Culture

Interview with historian Archie Brown: Rethinking the Cold War

There's a widespread assumption that the Soviet Union had no alternative to ending the Cold War in the way they did. But that's wrong, says the Oxford historian

March 26, 2020
Archie Brown is Emeritus Professor of Politics at the University of Oxford
Archie Brown is Emeritus Professor of Politics at the University of Oxford

Why did you decide to write this book?

I was dissatisfied with the widespread assumption that the Soviet Union had no alternative to ending the Cold War in the way they did. My aim was to write a book that rejected simplistic materialist and triumphalist explanations of the Cold War’s ending; I wished to show how both leadership and ideas mattered, and to study the domestic context of foreign policy in each of the countries on which I focus. While I did a lot of new research, I felt I had the relevant background knowledge to tackle this subject. I’ve written entire books on the transformation of the Soviet political system during perestroika. I wanted to tackle with equal seriousness the profound change of Soviet foreign policy and the transformation of an adversarial relationship with the West to one of partnership. Moreover, while others have written about Reagan and Gorbachev or about Thatcher and Reagan, no other author has studied the triangular interrelationship of these three very different but influential leaders.

Your book highlights ‘the human factor’; what do you mean by that and what was its significance in the ending of the Cold War?

Often heads of government are not as important as they think they are, but there are times when they play a decisive part in the making of history. Gorbachev not only changed Soviet foreign and domestic policy fundamentally, he spearheaded a conceptual revolution. The idea of ‘all-human values’ and ‘universal interests’ taking precedence over those of any social class or nation was especially significant. In a further break with Marxism-Leninist interpretations of history, he referred frequently to the ‘human factor’ (chelovecheskiy faktor) which, domestically, meant placing a new emphasis on the autonomy of the individual and, internationally, on the significance of establishing relations of trust and mutual understanding with leaders of other countries.
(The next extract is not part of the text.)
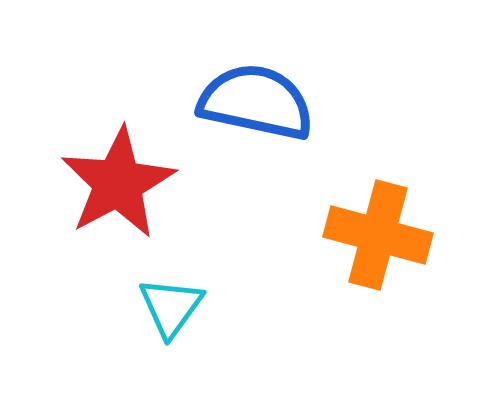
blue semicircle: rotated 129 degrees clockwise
For that, he needed interlocutors willing to engage with him, especially the President of the United States. There were powerful interests in both the USA and the USSR against any such rapport. Reagan himself described the Soviet Union in 1983 as an ‘evil empire’, so his turn to engagement, with the strong encouragement of Margaret Thatcher (the foreign leader to whom he felt closest), was no foregone conclusion. Thatcher, following her extended visit to the Soviet Union in early 1987, was persuaded of the seriousness of change in the Soviet system. Less ‘Iron Lady’ than Go-Between, she became Gorbachev’s strongest supporter among conservative politicians worldwide, so much so that her 10 Downing Street Foreign Policy Adviser complained that she had become ‘dangerously attached’ to Gorbachev, who had become ‘something of an icon’ for her.

What difference do you suppose it would have made had other leaders been in power during the second half of the 1980s?
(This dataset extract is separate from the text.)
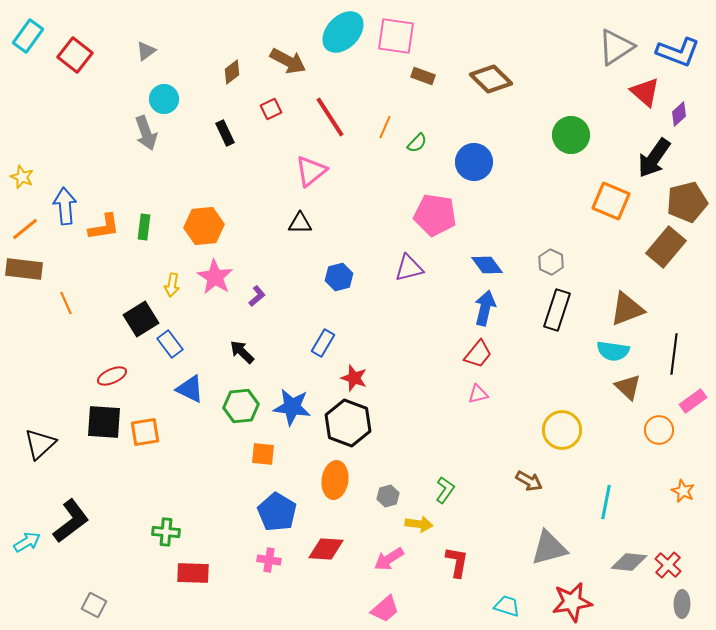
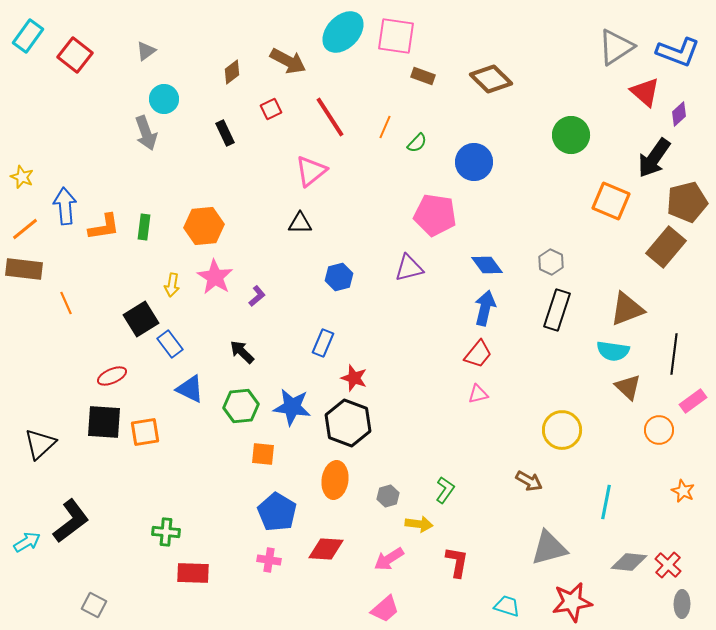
blue rectangle at (323, 343): rotated 8 degrees counterclockwise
In Gorbachev’s case, the difference was fundamental. The Soviet leader to succeed Konstantin Chernenko in March 1985 had to be chosen from among the ten remaining full members of the Politburo. From archival documents, interviews, diaries and memoirs, we know the views and mindsets of all of them. Not one of the other nine would have risked either political pluralism or freedom of speech and publication at home, raising expectations in Eastern Europe. None of them but Gorbachev would have declared in 1988 that the people of every country had the right to decide for themselves what kind of political or economic system they wished to live in. It was change in Moscow that made the political transformation of the eastern half of the European continent possible.

Gorbachev, however, needed Western interlocutors. Reagan was a mixed blessing, but his hitherto hard-line credentials enabled him to shrug off criticism that he had gone ‘soft on Communism’. Margaret Thatcher was more influential than a ‘realist’ approach to international relations would predict, given the huge disparity between UK military power and that of the USA and USSR. But alternative Western leaders would have had to be remarkably obtuse not to notice the qualitative change of the Soviet system and to respond to it. Reagan and Thatcher were nothing like as indispensable for a negotiated end of the Cold War as Gorbachev was.

In what ways are the themes of The Human Factor relevant today?

The lessons include: the potential of human agency to change the course of history; interaction is more conducive than isolation to liberalization of highly authoritarian regimes; politics matters at least as much as economics and political skills should be prized; proliferation of nuclear weapons was and remains a danger for all humanity; a successful foreign policy is sensitive to the interests of other nations, not hamstrung by domestic constituencies; there are universal interests that transcend national interests; and mutual trust in international relations, painstakingly gained and then lost, is very difficult to re-establish.

Archie Brown is Emeritus Professor of Politics at the University of Oxford, a Fellow of the British Academy, and an International Honorary Member of the American Academy of Arts and Sciences. He is the author of numerous books on the former Soviet Union and its demise, including The Gorbachev Factor (1996) and The Rise and Fall of Communism (2009). His latest title, The Human Factor: Gorbachev, Reagan, and Thatcher, and the End of the Cold War (2020) is published by Oxford University Press.